INSTRUÇÃO 1: Redigite fielmente o trecho do artigo sobre depressão e suicídios entre jovens, de "Não é uma questão" até "com mais frequência.".

TRECHO DA PÁGINA:
• • • •

Vidas perdidas numa tragédia social dos nossos tempos que a política não enxerga

Falo deste tema em plena quinta-feira, quando amigos choram no Facebook a perda de mais um amigo deles. Somos todos uma grande aldeia virtual, onde a dor do outro nos comove e afeta diretamente

Não é uma questão de estatística, mas a academia, onde ainda se respira preocupação com os grandes temas que afligem nossa sociedade contemporânea, eurocêntrica, ocidental, capitalista, precisa voltar com urgência um olhar cuidadoso para os fatos estampados nas páginas de jornais e nas telas de portais de notícias, cada vez com mais frequência.

 

Para além da guerra urbana de classes, que mata nas periferias, negros e pobres numa proporção assustadora, há uma tragédia em curso afetando principal e especialmente nossa juventude. Depressão e suicídios.

 

Um tema sensível, polêmico, com o qual se deve ter sempre redobrados cuidados nas redações.

 

Há uma dicotomia que enfrentamos sempre que vamos abordá-los, uma vez que a notícia é imperiosa e não há como negá-la ou disfarçá-la, sempre que tais mortes acontecem. Especialmente por que dada a comoção que causam, são sempre muito exploradas nas redes sociais. Ou seja: de nada adianta que um ou outro veículo ignore, não publique, ou dê o fato incompleto, noticiando mortes sem dizer como ocorreram, ou seus porquês.

• • • •

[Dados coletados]
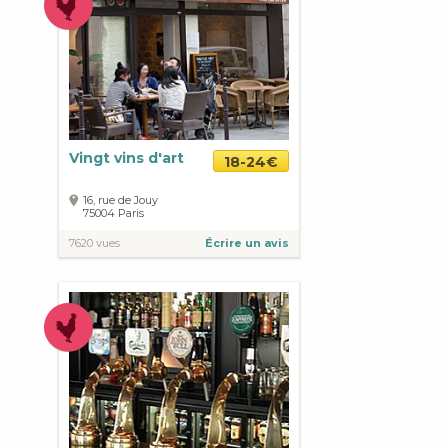
Vingt vins d'art
18-24€
16, rue de Jouy
75004
Paris
7620 vues
Écrire un avis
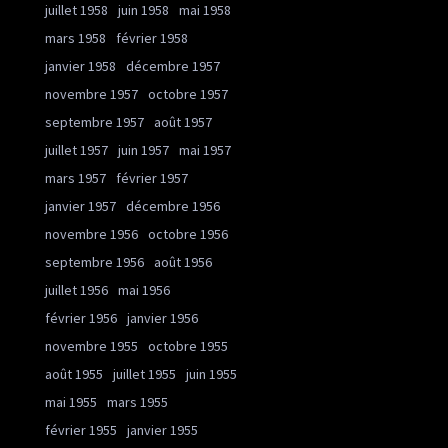
juillet 1958
juin 1958
mai 1958
mars 1958
février 1958
janvier 1958
décembre 1957
novembre 1957
octobre 1957
septembre 1957
août 1957
juillet 1957
juin 1957
mai 1957
mars 1957
février 1957
janvier 1957
décembre 1956
novembre 1956
octobre 1956
septembre 1956
août 1956
juillet 1956
mai 1956
février 1956
janvier 1956
novembre 1955
octobre 1955
août 1955
juillet 1955
juin 1955
mai 1955
mars 1955
février 1955
janvier 1955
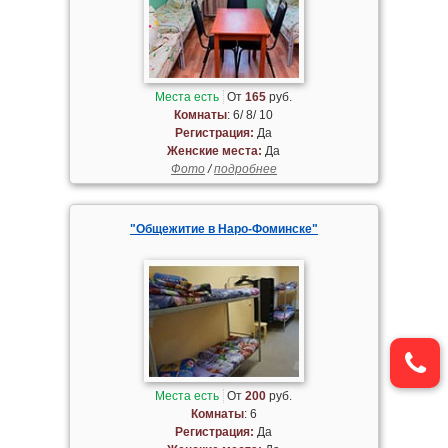
Места есть
От
165
руб.
Комнаты
: 6/ 8/ 10
Регистрация:
Да
Женские места:
Да
Фото
/
подробнее
"Общежитие в Наро-Фоминске"
Места есть
От
200
руб.
Комнаты
: 6
Регистрация:
Да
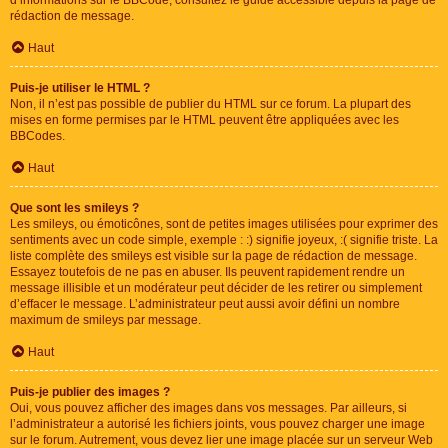
d’informations sur le BBCode, consultez le guide accessible depuis la page de
rédaction de message.
Haut
Puis-je utiliser le HTML ?
Non, il n’est pas possible de publier du HTML sur ce forum. La plupart des
mises en forme permises par le HTML peuvent être appliquées avec les
BBCodes.
Haut
Que sont les smileys ?
Les smileys, ou émoticônes, sont de petites images utilisées pour exprimer des
sentiments avec un code simple, exemple : :) signifie joyeux, :( signifie triste. La
liste complète des smileys est visible sur la page de rédaction de message.
Essayez toutefois de ne pas en abuser. Ils peuvent rapidement rendre un
message illisible et un modérateur peut décider de les retirer ou simplement
d’effacer le message. L’administrateur peut aussi avoir défini un nombre
maximum de smileys par message.
Haut
Puis-je publier des images ?
Oui, vous pouvez afficher des images dans vos messages. Par ailleurs, si
l’administrateur a autorisé les fichiers joints, vous pouvez charger une image
sur le forum. Autrement, vous devez lier une image placée sur un serveur Web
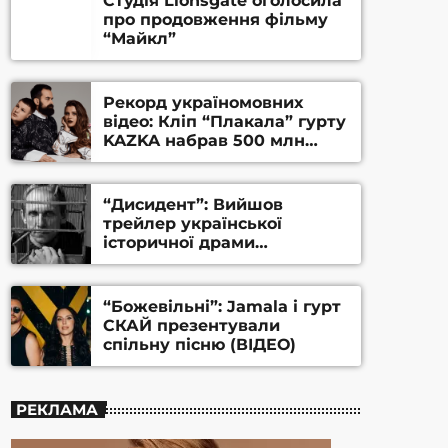
Студія Lionsgate оголосила
про продовження фільму
“Майкл”
Рекорд україномовних
відео: Кліп “Плакала” гурту
KAZKA набрав 500 млн
переглядів на YouTube
“Дисидент”: Вийшов
трейлер української
історичної драми
Станіслава Гуренка та
Андрія Алфьорова (ВІДЕО)
“Божевільні”: Jamala і гурт
СКАЙ презентували
спільну пісню (ВІДЕО)
РЕКЛАМА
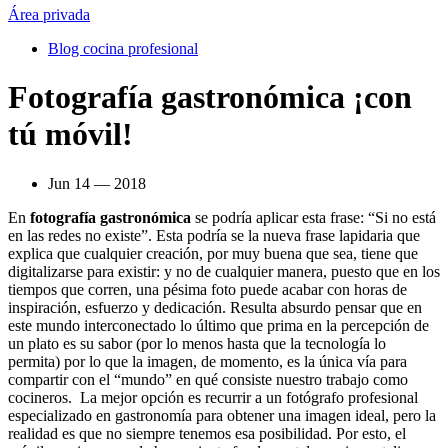
Área privada
Blog cocina profesional
Fotografía gastronómica ¡con
tú móvil!
Jun 14 — 2018
En
fotografía gastronómica
se podría aplicar esta frase: “Si no está
en las redes no existe”. Esta podría se la nueva frase lapidaria que
explica que cualquier creación, por muy buena que sea, tiene que
digitalizarse para existir: y no de cualquier manera, puesto que en los
tiempos que corren, una pésima foto puede acabar con horas de
inspiración, esfuerzo y dedicación. Resulta absurdo pensar que en
este mundo interconectado lo último que prima en la percepción de
un plato es su sabor (por lo menos hasta que la tecnología lo
permita) por lo que la imagen, de momento, es la única vía para
compartir con el “mundo” en qué consiste nuestro trabajo como
cocineros. La mejor opción es recurrir a un fotógrafo profesional
especializado en gastronomía para obtener una imagen ideal, pero la
realidad es que no siempre tenemos esa posibilidad. Por esto, el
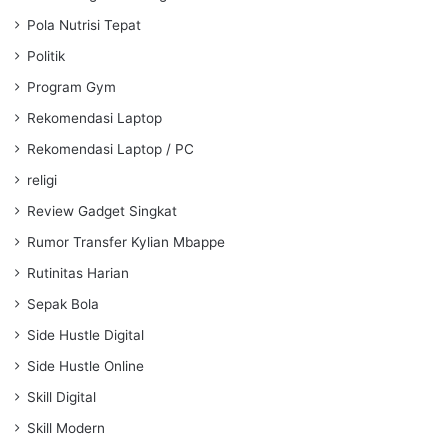
Pola Nutrisi Tepat
Politik
Program Gym
Rekomendasi Laptop
Rekomendasi Laptop / PC
religi
Review Gadget Singkat
Rumor Transfer Kylian Mbappe
Rutinitas Harian
Sepak Bola
Side Hustle Digital
Side Hustle Online
Skill Digital
Skill Modern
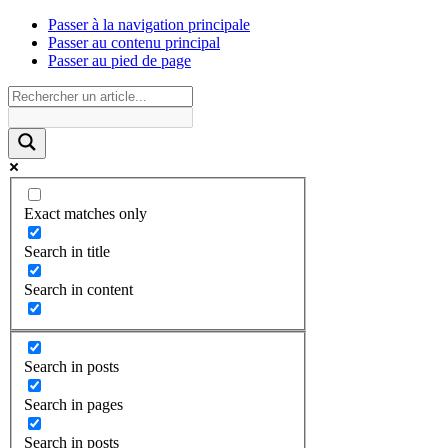
Passer à la navigation principale
Passer au contenu principal
Passer au pied de page
Exact matches only
Search in title
Search in content
Search in posts
Search in pages
Search in posts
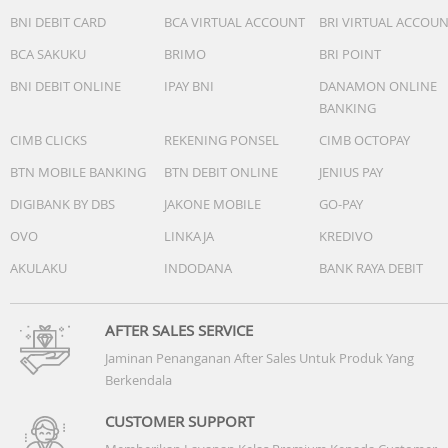
BNI DEBIT CARD
BCA VIRTUAL ACCOUNT
BRI VIRTUAL ACCOU
BCA SAKUKU
BRIMO
BRI POINT
BNI DEBIT ONLINE
IPAY BNI
DANAMON ONLINE
BANKING
CIMB CLICKS
REKENING PONSEL
CIMB OCTOPAY
BTN MOBILE BANKING
BTN DEBIT ONLINE
JENIUS PAY
DIGIBANK BY DBS
JAKONE MOBILE
GO-PAY
OVO
LINKAJA
KREDIVO
AKULAKU
INDODANA
BANK RAYA DEBIT
AFTER SALES SERVICE
Jaminan Penanganan After Sales Untuk Produk Yang
Berkendala
CUSTOMER SUPPORT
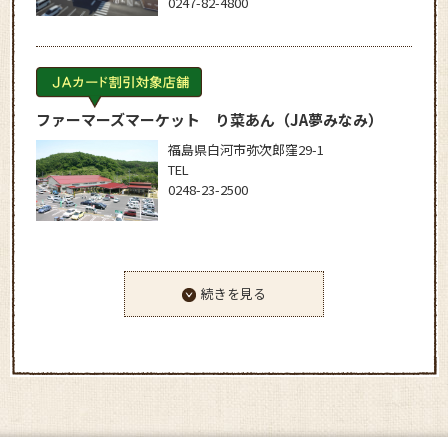
0247-82-4800
ファーマーズマーケット り菜あん
（JA夢みなみ）
福島県白河市弥次郎窪29-1
TEL
0248-23-2500
続きを見る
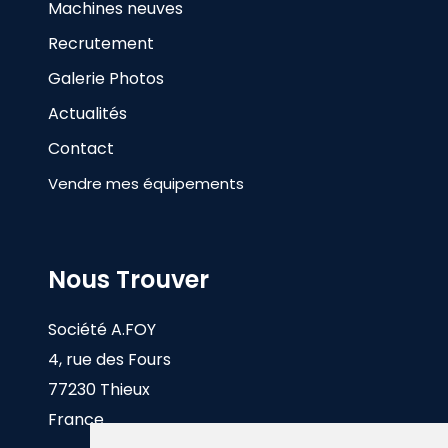
Machines neuves
Recrutement
Galerie Photos
Actualités
Contact
Vendre mes équipements
Nous Trouver
Société A.FOY
4, rue des Fours
77230 Thieux
France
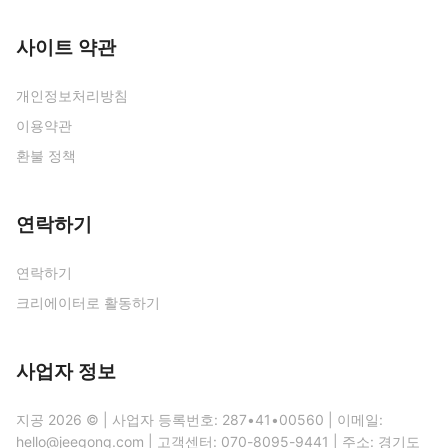
사이트 약관
개인정보처리방침
이용약관
환불 정책
연락하기
연락하기
크리에이터로 활동하기
사업자 정보
지공 2026 © | 사업자 등록번호: 287•41•00560 | 이메일:
hello@jeegong.com | 고객센터: 070-8095-9441 | 주소: 경기도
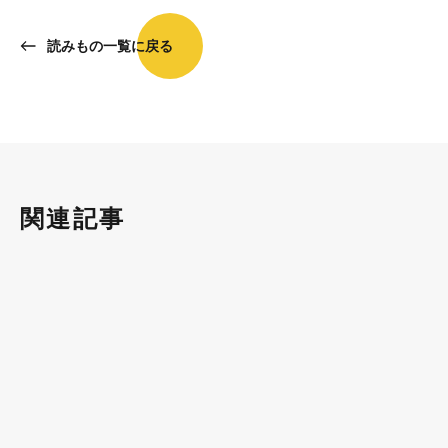
読みもの一覧に戻る
関連記事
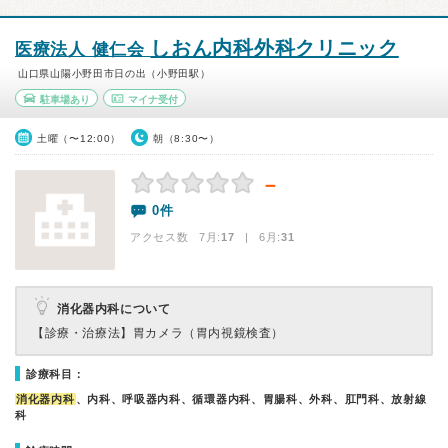
しおん内科外科クリニック
医療法人 健仁会
山口県山陽小野田市日の出（小野田駅）
駐車場あり
マイナ受付
土曜（〜12:00）
朝（8:30〜）
－
0件
アクセス数 7月:
17
| 6月:
31
消化器内科について
【診療・治療法】
胃カメラ（胃内視鏡検査）
診療科目：
消化器内科
、内科、呼吸器内科、循環器内科、胃腸科、外科、肛門科、放射線
科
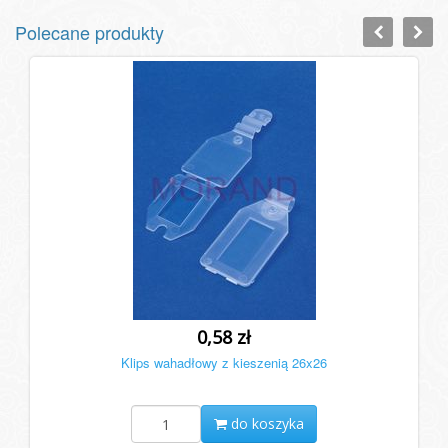
Polecane produkty
0,58 zł
Klips wahadłowy z kieszenią 26x26
do koszyka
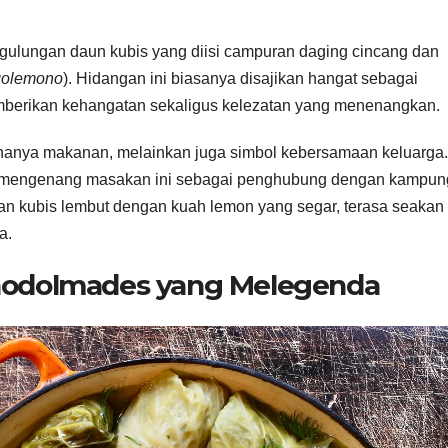
ulungan daun kubis yang diisi campuran daging cincang dan
golemono
). Hidangan ini biasanya disajikan hangat sebagai
mberikan kehangatan sekaligus kelezatan yang menenangkan.
hanya makanan, melainkan juga simbol kebersamaan keluarga.
ang mengenang masakan ini sebagai penghubung dengan kampun
n kubis lembut dengan kuah lemon yang segar, terasa seakan
a.
anodolmades yang Melegenda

• • • •

INSTRUÇÃO 2: Repita fielmente os registros, desde o início até a linha que contém "sur le forum.", inclusive, omitindo as imagens na resposta.

RESPOSTA 1:
Não é uma questão de estatística, mas a academia, onde ainda se respira preocupação com os grandes temas que afligem nossa sociedade contemporânea, eurocêntrica, ocidental, capitalista, precisa voltar com urgência um olhar cuidadoso para os fatos estampados nas páginas de jornais e nas telas de portais de notícias, cada vez com mais frequência.

RESPOSTA 2:
Vingt vins d'art
18-24€
16, rue de Jouy
75004
Paris
7620 vues
Écrire un avis
juillet 1958
juin 1958
mai 1958
mars 1958
février 1958
janvier 1958
décembre 1957
novembre 1957
octobre 1957
septembre 1957
août 1957
juillet 1957
juin 1957
mai 1957
mars 1957
février 1957
janvier 1957
décembre 1956
novembre 1956
octobre 1956
septembre 1956
août 1956
juillet 1956
mai 1956
février 1956
janvier 1956
novembre 1955
octobre 1955
août 1955
juillet 1955
juin 1955
mai 1955
mars 1955
février 1955
janvier 1955
Места есть
От
165
руб.
Комнаты
: 6/ 8/ 10
Регистрация:
Да
Женские места:
Да
Фото
/
подробнее
"Общежитие в Наро-Фоминске"
Места есть
От
200
руб.
Комнаты
: 6
Регистрация:
Да
d’informations sur le BBCode, consultez le guide accessible depuis la page de
rédaction de message.
Haut
Puis-je utiliser le HTML ?
Non, il n’est pas possible de publier du HTML sur ce forum. La plupart des
mises en forme permises par le HTML peuvent être appliquées avec les
BBCodes.
Haut
Que sont les smileys ?
Les smileys, ou émoticônes, sont de petites images utilisées pour exprimer des
sentiments avec un code simple, exemple : :) signifie joyeux, :( signifie triste. La
liste complète des smileys est visible sur la page de rédaction de message.
Essayez toutefois de ne pas en abuser. Ils peuvent rapidement rendre un
message illisible et un modérateur peut décider de les retirer ou simplement
d’effacer le message. L’administrateur peut aussi avoir défini un nombre
maximum de smileys par message.
Haut
Puis-je publier des images ?
Oui, vous pouvez afficher des images dans vos messages. Par ailleurs, si
l’administrateur a autorisé les fichiers joints, vous pouvez charger une image
sur le forum. Autrement, vous devez lier une image placée sur un serveur Web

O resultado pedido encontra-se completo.